[Berdasarkan informasi]:
A. Menurut teks tentang Love Canal, berapa ton limbah berbahaya yang dibuang dan dikubur Hooker Company di situs itu?
B. Cetak tanpa perubahan bagian teks tentang Love Canal yang dibuka dengan kata-kata "Nahasnya, Hooker diberikan" dan ditutup dengan "ton limbah berbahaya.".

[Teks pilihan]:
Namun, proyek itu ditinggalkan (tetapi namanya telah melekat sebagai Love Canal) dan pada 1920-an, kawasan tersebut menjadi tempat pembuangan akhir bagi Kota Niagara Falls.

Dua dekade kemudian, Hooker Electrochemical Company (kemudian berganti menjadi Hooker Chemical Company), yang didirikan Elon Hooker, mulai mencari lokasi untuk pembuatan limbah kimia berbahaya yang mereka produksi dalam jumlah besar.

Nahasnya, Hooker diberikan izin untuk membuang limbah tersebut di Love Canal dengan cara mengeringkan kanal kemudian membuang limbah-limbah berbahaya dan dikuburkan kembali dengan tanah. Di situs itu diketahui Hooker Companye membuang dan mengubur hingga 21.000 ton limbah berbahaya.

Tempat pembuangan itu beroperasi hingga 1953. Sejak saat itu, tanah itu dijual dengan harga murah kepada Dinas Pendidikan Kota Niagara Falls.

Sebenarnya dalam negosiasi awal, Hooker Company telah menolak tawaran pembelian dari Dinas Pendidikan, tetapi karena lembaga pemerintah lokal tersebut bersikeras, maka tanah yang di bawahnya banyak limbah berbahaya itu tetap dijual.

[Data]:

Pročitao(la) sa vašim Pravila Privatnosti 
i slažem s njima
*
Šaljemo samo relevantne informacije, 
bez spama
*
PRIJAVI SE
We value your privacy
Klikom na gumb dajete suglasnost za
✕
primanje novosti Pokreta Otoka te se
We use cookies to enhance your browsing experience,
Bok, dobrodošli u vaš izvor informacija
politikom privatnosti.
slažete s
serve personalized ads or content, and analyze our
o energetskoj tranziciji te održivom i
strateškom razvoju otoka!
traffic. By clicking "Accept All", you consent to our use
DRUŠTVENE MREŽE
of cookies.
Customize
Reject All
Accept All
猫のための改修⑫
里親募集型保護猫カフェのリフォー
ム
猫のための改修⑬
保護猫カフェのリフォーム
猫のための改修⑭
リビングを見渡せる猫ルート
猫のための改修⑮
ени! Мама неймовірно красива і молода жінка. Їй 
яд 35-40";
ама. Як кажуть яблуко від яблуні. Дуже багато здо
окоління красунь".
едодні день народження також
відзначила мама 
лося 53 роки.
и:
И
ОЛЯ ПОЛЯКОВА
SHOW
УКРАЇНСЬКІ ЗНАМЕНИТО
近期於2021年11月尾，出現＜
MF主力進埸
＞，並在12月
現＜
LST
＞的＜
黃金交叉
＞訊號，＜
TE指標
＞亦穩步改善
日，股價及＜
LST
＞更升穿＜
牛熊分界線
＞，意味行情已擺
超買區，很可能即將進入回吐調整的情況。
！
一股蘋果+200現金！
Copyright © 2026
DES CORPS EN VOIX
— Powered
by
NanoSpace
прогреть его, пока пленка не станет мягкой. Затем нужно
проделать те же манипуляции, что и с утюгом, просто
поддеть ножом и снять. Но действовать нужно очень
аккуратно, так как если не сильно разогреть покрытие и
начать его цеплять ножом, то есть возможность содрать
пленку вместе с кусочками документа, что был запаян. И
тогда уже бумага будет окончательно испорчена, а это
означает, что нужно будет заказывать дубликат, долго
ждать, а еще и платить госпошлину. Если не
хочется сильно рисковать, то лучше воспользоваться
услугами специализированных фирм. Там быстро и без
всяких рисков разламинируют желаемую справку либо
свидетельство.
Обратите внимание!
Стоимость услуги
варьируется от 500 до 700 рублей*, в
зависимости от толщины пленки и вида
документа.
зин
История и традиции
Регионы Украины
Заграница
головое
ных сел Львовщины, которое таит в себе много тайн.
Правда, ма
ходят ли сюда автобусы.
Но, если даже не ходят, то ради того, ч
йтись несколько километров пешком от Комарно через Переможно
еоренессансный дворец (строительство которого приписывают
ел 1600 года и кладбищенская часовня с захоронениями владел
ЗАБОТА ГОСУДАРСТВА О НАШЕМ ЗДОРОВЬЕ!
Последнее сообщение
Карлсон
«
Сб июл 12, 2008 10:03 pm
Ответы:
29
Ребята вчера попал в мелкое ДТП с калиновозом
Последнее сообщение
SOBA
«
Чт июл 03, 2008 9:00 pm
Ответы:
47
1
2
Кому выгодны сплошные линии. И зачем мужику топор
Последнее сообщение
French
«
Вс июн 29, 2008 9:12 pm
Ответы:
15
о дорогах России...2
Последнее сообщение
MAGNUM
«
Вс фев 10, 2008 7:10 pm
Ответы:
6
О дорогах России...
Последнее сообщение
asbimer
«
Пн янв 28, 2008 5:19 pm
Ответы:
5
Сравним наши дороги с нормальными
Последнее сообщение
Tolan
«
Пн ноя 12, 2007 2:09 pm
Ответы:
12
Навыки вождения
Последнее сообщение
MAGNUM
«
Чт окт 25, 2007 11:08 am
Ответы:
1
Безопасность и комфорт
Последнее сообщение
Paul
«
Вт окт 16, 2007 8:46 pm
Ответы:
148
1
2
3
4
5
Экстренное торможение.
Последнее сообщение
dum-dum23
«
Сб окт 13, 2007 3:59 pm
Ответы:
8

[Jawaban per nomor]:
A. Hingga 21.000 ton limbah berbahaya.

B.
Nahasnya, Hooker diberikan izin untuk membuang limbah tersebut di Love Canal dengan cara mengeringkan kanal kemudian membuang limbah-limbah berbahaya dan dikuburkan kembali dengan tanah. Di situs itu diketahui Hooker Companye membuang dan mengubur hingga 21.000 ton limbah berbahaya.